START AVAILABLE RECORDS

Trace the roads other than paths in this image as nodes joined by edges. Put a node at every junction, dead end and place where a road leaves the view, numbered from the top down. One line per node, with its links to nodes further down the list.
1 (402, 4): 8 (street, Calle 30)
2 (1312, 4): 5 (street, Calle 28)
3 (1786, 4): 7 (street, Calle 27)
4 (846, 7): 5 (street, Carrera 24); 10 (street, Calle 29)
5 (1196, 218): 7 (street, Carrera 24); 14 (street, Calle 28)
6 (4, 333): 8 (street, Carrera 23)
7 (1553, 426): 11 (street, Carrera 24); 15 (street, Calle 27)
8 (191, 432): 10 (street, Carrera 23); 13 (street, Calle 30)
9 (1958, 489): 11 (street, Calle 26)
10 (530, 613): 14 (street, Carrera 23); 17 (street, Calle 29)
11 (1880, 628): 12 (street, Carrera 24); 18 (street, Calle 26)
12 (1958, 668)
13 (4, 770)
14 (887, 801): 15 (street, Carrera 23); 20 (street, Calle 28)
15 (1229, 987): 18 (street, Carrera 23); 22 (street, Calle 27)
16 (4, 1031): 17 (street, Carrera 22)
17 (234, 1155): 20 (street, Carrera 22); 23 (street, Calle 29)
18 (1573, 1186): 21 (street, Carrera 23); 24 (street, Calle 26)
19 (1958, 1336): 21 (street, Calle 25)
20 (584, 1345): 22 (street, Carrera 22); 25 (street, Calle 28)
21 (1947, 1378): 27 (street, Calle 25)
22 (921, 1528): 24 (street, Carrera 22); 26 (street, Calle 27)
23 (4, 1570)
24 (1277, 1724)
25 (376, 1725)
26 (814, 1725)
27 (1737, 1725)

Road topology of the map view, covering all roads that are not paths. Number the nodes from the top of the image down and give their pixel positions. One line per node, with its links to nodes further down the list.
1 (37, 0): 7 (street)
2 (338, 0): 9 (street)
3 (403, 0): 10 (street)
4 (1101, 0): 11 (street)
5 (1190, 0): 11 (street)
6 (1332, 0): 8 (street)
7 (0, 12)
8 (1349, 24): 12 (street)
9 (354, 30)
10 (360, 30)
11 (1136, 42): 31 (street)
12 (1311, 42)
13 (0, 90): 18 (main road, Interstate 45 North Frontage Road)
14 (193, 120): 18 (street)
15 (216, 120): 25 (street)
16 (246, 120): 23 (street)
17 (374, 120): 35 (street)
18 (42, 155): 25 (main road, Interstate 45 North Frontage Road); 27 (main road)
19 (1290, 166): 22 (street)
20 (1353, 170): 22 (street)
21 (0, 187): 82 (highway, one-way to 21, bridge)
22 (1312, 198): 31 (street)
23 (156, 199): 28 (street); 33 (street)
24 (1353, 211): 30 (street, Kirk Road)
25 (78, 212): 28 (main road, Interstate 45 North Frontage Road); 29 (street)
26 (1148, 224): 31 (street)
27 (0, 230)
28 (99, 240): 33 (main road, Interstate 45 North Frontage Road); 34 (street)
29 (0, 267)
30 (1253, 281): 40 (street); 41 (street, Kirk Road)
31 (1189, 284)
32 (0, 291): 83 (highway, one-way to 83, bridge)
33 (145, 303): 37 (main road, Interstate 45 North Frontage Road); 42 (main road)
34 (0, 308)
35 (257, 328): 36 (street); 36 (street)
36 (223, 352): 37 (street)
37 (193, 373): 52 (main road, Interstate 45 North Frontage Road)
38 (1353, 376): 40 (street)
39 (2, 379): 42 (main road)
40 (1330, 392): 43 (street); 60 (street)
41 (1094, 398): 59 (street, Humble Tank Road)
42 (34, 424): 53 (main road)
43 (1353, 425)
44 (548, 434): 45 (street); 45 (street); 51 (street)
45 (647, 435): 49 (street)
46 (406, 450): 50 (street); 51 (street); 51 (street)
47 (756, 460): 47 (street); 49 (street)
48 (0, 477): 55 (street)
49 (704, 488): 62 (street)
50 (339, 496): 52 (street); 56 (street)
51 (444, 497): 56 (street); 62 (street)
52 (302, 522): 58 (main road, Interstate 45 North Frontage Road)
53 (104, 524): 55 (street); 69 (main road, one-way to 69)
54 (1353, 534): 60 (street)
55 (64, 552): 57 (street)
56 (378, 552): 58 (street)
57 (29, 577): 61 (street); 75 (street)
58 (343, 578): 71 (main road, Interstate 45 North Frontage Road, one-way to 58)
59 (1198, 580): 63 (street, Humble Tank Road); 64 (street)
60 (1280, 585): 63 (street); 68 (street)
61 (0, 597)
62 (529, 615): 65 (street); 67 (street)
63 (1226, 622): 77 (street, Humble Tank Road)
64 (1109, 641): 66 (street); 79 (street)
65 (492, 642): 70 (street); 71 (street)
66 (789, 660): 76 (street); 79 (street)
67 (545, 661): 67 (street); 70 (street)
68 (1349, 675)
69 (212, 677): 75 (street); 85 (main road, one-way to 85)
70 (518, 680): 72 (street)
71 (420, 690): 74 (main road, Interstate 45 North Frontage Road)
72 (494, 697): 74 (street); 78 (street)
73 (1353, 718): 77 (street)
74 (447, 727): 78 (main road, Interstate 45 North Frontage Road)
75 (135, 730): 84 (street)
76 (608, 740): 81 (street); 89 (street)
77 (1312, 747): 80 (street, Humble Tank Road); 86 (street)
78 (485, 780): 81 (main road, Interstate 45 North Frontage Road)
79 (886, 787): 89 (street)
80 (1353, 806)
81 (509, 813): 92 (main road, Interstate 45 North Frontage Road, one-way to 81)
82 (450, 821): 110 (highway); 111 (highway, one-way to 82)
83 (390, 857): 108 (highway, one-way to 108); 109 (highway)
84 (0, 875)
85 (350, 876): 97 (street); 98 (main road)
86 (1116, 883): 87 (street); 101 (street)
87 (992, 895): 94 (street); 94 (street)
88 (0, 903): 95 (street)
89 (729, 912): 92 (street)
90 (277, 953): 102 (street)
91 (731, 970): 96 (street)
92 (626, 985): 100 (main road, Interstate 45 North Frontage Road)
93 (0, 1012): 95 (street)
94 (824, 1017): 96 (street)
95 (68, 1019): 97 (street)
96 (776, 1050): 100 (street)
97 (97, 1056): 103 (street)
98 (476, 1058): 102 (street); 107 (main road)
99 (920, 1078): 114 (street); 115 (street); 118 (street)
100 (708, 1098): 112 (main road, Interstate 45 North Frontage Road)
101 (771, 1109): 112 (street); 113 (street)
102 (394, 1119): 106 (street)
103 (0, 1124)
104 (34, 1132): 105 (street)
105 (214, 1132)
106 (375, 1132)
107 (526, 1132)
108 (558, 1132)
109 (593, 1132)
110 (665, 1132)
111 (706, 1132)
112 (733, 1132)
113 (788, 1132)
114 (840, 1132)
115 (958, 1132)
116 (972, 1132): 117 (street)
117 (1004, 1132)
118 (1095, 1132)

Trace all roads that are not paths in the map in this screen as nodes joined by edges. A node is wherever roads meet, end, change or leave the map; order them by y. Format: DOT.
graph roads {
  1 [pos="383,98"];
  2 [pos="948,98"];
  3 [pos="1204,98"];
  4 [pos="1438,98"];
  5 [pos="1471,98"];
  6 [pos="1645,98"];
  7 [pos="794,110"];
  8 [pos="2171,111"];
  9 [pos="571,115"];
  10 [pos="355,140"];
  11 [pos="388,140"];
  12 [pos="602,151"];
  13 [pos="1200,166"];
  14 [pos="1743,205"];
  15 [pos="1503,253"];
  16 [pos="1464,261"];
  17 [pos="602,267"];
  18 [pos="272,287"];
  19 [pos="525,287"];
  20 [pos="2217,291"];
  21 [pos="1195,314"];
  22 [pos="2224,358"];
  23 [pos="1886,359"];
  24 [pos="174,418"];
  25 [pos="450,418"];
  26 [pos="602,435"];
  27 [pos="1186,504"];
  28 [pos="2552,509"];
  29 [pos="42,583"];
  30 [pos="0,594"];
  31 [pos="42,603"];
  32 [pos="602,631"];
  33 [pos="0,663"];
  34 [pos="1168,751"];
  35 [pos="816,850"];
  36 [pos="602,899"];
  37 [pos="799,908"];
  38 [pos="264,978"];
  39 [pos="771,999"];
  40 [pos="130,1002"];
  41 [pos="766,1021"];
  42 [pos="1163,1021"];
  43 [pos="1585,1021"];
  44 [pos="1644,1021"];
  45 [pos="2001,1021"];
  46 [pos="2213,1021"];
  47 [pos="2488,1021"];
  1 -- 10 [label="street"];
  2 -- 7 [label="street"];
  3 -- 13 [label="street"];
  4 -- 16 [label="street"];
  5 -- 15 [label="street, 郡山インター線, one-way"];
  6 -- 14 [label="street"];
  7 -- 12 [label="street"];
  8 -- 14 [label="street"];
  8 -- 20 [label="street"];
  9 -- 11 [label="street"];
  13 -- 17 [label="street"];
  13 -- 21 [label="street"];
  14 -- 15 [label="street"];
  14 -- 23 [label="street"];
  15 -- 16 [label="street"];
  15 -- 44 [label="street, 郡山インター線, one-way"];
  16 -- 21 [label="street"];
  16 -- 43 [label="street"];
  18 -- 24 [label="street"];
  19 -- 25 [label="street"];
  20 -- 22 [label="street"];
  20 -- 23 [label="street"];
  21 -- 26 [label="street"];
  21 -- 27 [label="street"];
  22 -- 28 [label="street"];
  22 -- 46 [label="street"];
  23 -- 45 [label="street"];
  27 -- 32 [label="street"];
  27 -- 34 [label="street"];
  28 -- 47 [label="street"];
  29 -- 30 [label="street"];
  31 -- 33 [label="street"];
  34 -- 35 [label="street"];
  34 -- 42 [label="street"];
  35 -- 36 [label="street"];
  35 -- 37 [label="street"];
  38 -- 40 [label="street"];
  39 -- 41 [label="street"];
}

END AVAILABLE RECORDS

WORK INSTRUCTION: What lines hold the string "Kirk"? Pick them out of the data.

EXERCISE OUTPUT:
24 (1353, 211): 30 (street, Kirk Road)
30 (1253, 281): 40 (street); 41 (street, Kirk Road)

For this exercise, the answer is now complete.